Car après tout c'est nous qui décidons de prendre - ou de ne pas prendre - ces traitements qui nous maltraitent, non ? Nous acceptons - ou non - la prescription.

 

C'est nous qui décidons encore, tant que nous avons la parole, si nous préférons vivre peu de temps mais pas trop mal, ou plus longtemps mais en souffrance et sans espoir de guérison. C'est un choix.

Difficile certes. Mais un choix tout de même. Un ultime choix.

 

Décider de mourir plutôt que d’affronter sans fin des "soins" qui nous diminuent, nous écrasent, nous ôtent la joie et la volonté, nous font souffrir plus que de raison, cela nous appartient encore.

Ce n'est pas la médecine et les médecins qui décident, et encore moins qui doivent décider, à notre place.

Tant que nous pouvons dire notre choix, c'est notre liberté.

 

 

Lorsque nous ne le pouvons plus... alors, c'est plus compliqué. Qui tient compte alors de notre pauvre volonté si dernière soit-elle ? La Loi ? La famille omnipotente ? Les médecins qui sont liés par un serment et qui ont peur des retombés ?

 

Les dessins d'Hélène (blog)
Les dessins d'Hélène (blog)

J'ai vu des gens arriver sur des civières. Incapables de bouger. De parler. Crachant leurs poumons ou je ne sais quelle partie de leur corps qu'un cancer a grignotée.

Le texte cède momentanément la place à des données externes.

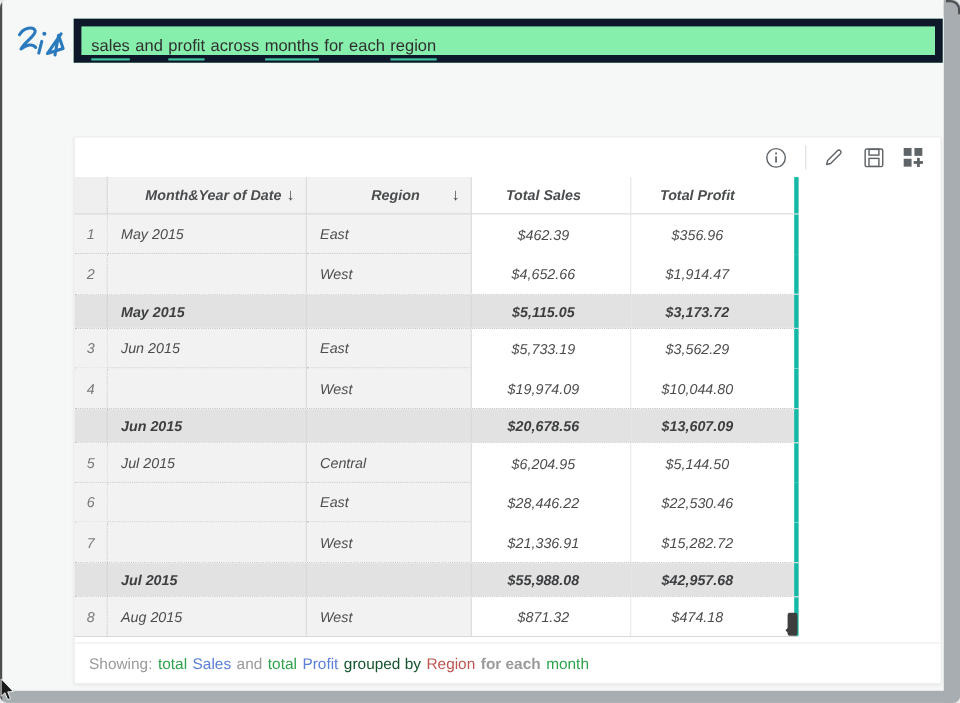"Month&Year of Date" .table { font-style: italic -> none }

Ils attendent leur tour pour passer encore et encore sous les rayons destructeurs mais qui sont dits "de confort"... Quel confort ?

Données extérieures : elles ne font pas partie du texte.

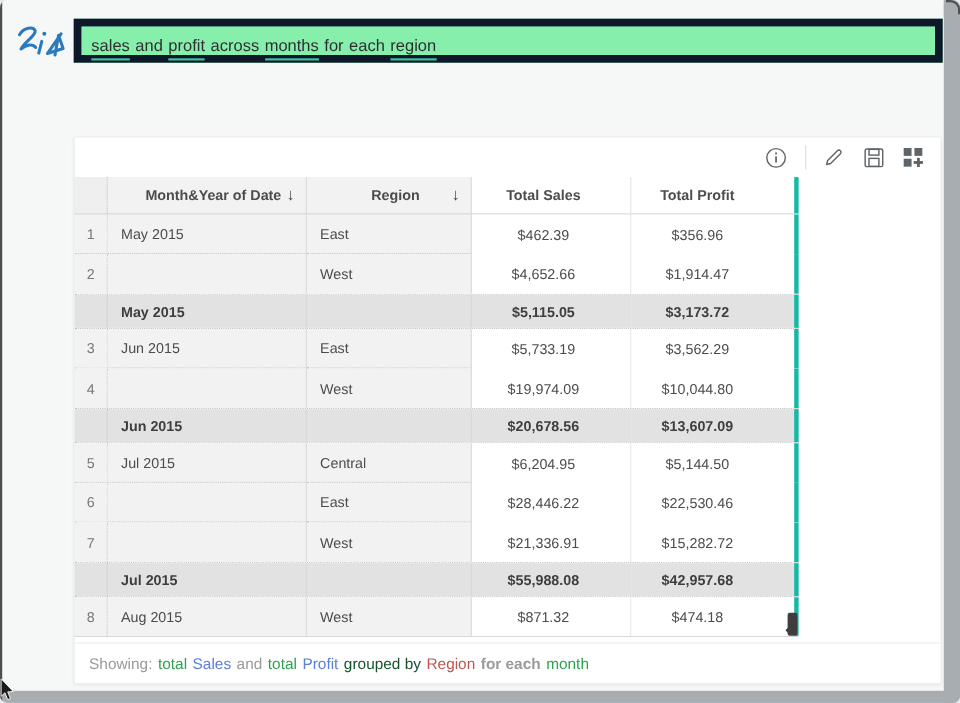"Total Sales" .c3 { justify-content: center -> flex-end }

D'autres sont si mal en point que leur regard s'est définitivement éteint. Plus aucune flamme ne brille ni ne brillera. Ils se rendent là comme un animal se laisse emmener à l'abattoir. "On n'a pas le choix" murmurent-ils...

D'autres encore, les yeux à la dérive, l'esprit déjà dilué dans les vertiges des non-sens, s'agrippent à des béquilles, des attelles, des cannes anglaise ou un mari, un fils, un chauffeur et qui disent "je me bats jusqu'au bout comme un lion" (ou plutôt une lionne d’ailleurs car ce sont des femmes en général), mais elles se battent contre quoi ? Le savent-elles ? Contre elle-même ? 

 

Le cancer s'est installé à tous les étages de leur pauvre corps. Elles avouent ne plus être elles-mêmes. Qui sont-elles désormais ?

 

Cela fait deux ans, quatre ans, sept ans qu'on les traite, toujours plus loin, toujours plus fort. Leur vie n'est plus axée que sur ces "soins" inhumains ! Elles se désagrègent, se délitent, un peu plus chaque jour.

 

Jusqu'où ? Jusqu'à quand ?

Et pourquoi ?

 

 

O mon âme, n'aspire pas à la vie immortelle,

mais épuise le champ du possible

(3e Pythique de Pindare)

Μή, φίλα ψυχά, βίον ἀθάνατον

σπεῦδε, τὰν δ᾽ ἔμπρακτον ἄντλει μαχανάν.